The Process of Ageing
Process of ageing
Advances in science have not made a considerable difference to our overall lifespan. However, such progress has made a considerable difference to the lives of people getting older in good health.
The Reason Why We Age
Aging happens due to the cumulative damage done to the body’s cells.
Protein fibres that maintain the elasticity of your artery walls and skin alter, resulting in their being less flexible. In the end our body’s cell energy production network ceases to function.
Oxidisation takes place due to the impact free radicals have, ensuring we age.
What Impact Do Genes Have
Genes do play a role in longevity. Genes impact the way in which the body looks after and repairs cells.
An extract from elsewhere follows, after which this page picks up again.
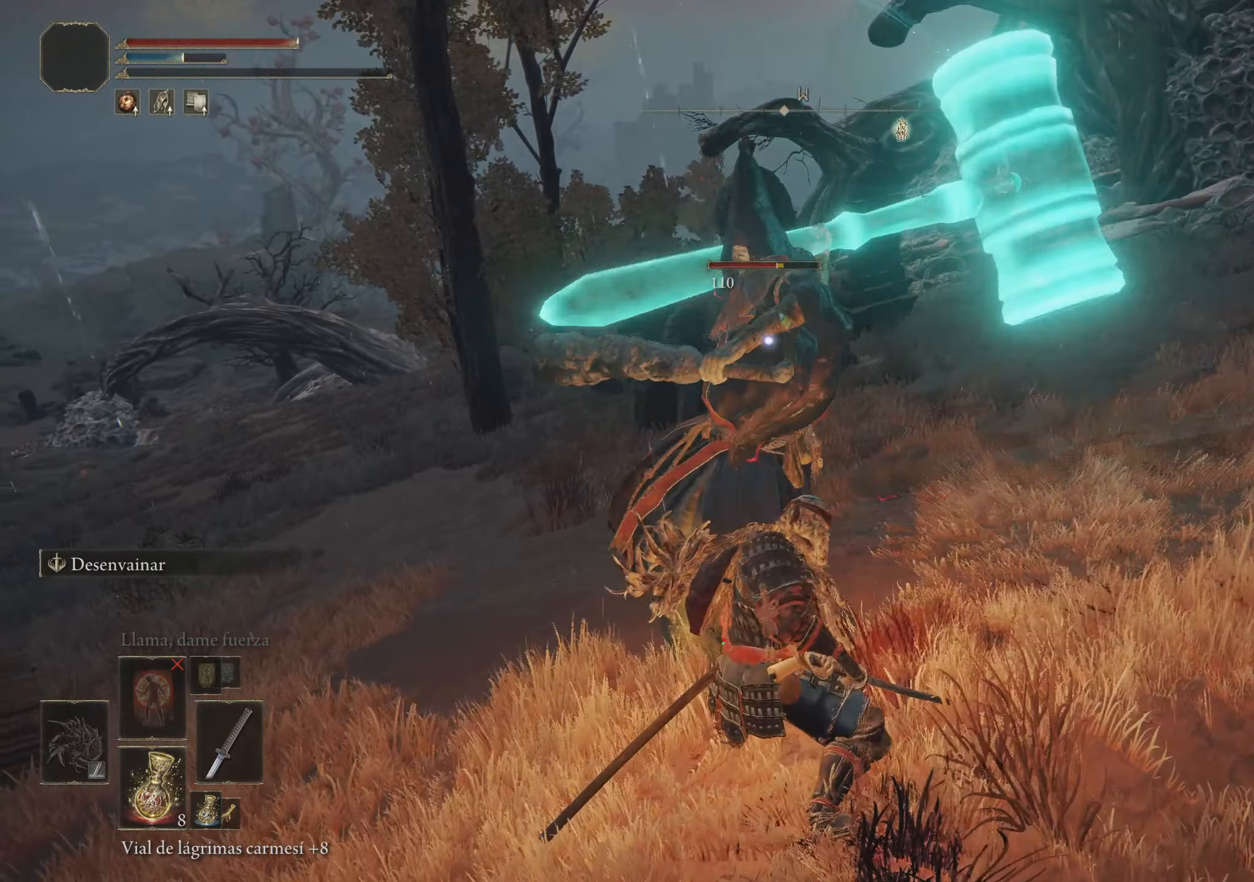
{"keys": ["a", "w"], "mouse": [], "events": [[233, "space", "up"], [283, "space", "down"], [333, "space", "up"]]}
Alzheimer’s disease, for instance, is considered to be genetic.
Lifestyle Impacts Aging
The process of aging is not purely genetic.
We have some control as to aging, especially when it comes to exercise and diet. It is important to partake in at least 20 minutes of exercise a day as it helps us to keep our cardio vascular system healthy. It also brings about a feel good factor as it boosts brain activity and enhances decision making skills.
Diet is of course very important too. If we eat too much food full of saturated fats, we don’t help our body’s defence system. We boost our body’s defence system by eating foods high in oxidants like fruit and vegetables.
The Aging Process Does Not Affect Us all in the Same Way
None of us of course escapes from the aging process.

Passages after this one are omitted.